I am trying to get HTML code from a webpage that is not in the same domain. The html text is parsed & summarises a recipe(recipe name, main ingredients, no. of steps) found on that page the HTML code was from.
The user can then click the link & go to that webpage outside the domain to view the recipe.
I'm aware of the Same-Origin-Policy, but does that apply to getting HTML code from a webpage outside the domestic domain? I imagine its exactly the same as getting XML, so this is legal & allowed isn't it?
Is there a way I can get the HTML text/code from a domain outside my domestic domain?
Using Javascript & JQuery, the idea is to limit the amount of server requests & storage by having the user perform requests for each recipe & parsing the HTML on the client side. This stops server side bottlenecks & also means I dont have to go through the server & delete old outdated recipe summarisations.
I'm open to Solutions/Suggestions in any programming language or API or etc.
What you are trying to do can't be done using any AJAX library. Browsers' cross-domain policy won't allow you to do this.

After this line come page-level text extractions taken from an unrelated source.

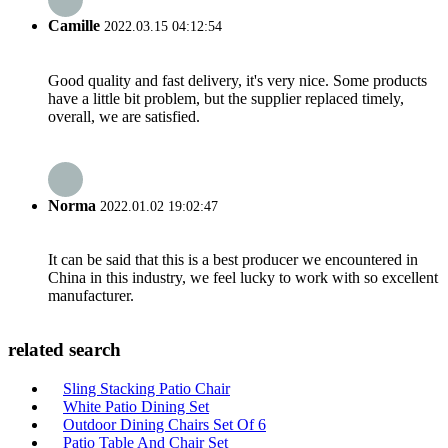
Camille
2022.03.15 04:12:54
Good quality and fast delivery, it's very nice. Some products
have a little bit problem, but the supplier replaced timely,
overall, we are satisfied.
Norma
2022.01.02 19:02:47
It can be said that this is a best producer we encountered in
China in this industry, we feel lucky to work with so excellent
manufacturer.
related search
Sling Stacking Patio Chair
White Patio Dining Set
Outdoor Dining Chairs Set Of 6
Patio Table And Chair Set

But you can do this with a combination of php (or any other server-side language) and AJAX. Create a php script like this:
<?php
$url=$_POST['url'];
if($url!="")
echo file_get_contents($url);
?>
Let us say the script's name is fetch.php
.
Now you can throw an AJAX call from your jQuery code to this fetch.php
and it will fetch the HTML code for you.
No, this will not work from client-side JavaScript. The browser prevents it for security reasons. You would need to make ajax calls to a local server-side script (PHP, for example) which would then fetch the content (via cURL, for example) and return the HTML you want.

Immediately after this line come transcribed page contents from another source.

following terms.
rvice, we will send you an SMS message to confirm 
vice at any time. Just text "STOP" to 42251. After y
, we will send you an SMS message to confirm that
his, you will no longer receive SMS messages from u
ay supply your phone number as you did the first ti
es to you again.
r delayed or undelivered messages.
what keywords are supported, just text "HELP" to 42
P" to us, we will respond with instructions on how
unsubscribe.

To add something to the answers you already got, I can tell you that html
is not meant to be used as a way to transmit data "like a service". For that purpose there is XML
or JSON
exposed through SOAP
or REST
.
In your scenario, the best approach that I can think of, keeping in mind both technical and legal aspects, is to use an iframe
to display the external content and citing the source of the iframe content, including an external link like you're already doing.
You can still try the server side approach to fetch the remote html but again, not a clean way to do it, surely not a good practice and possibly not legal.

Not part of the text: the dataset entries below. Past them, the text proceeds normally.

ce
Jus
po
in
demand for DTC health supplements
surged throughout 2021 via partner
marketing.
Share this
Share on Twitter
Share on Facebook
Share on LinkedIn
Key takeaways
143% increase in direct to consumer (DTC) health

If the author of the content wants it to be reusable outside of its site, he can express this intent by making the unformatted content available through a service or an RSS
/ Atom
feed.
The same origin applies. try this code and you'll face security error
$.get("other web page site", {}, function(content){
$("#receipe").html(content)
}, "html")
btw, you'll more likely violate copyright law, so be wary ;-)
I´m not to sure if it counts as pure javascript solution but: http://developer.yahoo.com/yql/ could help you with what you are looking for.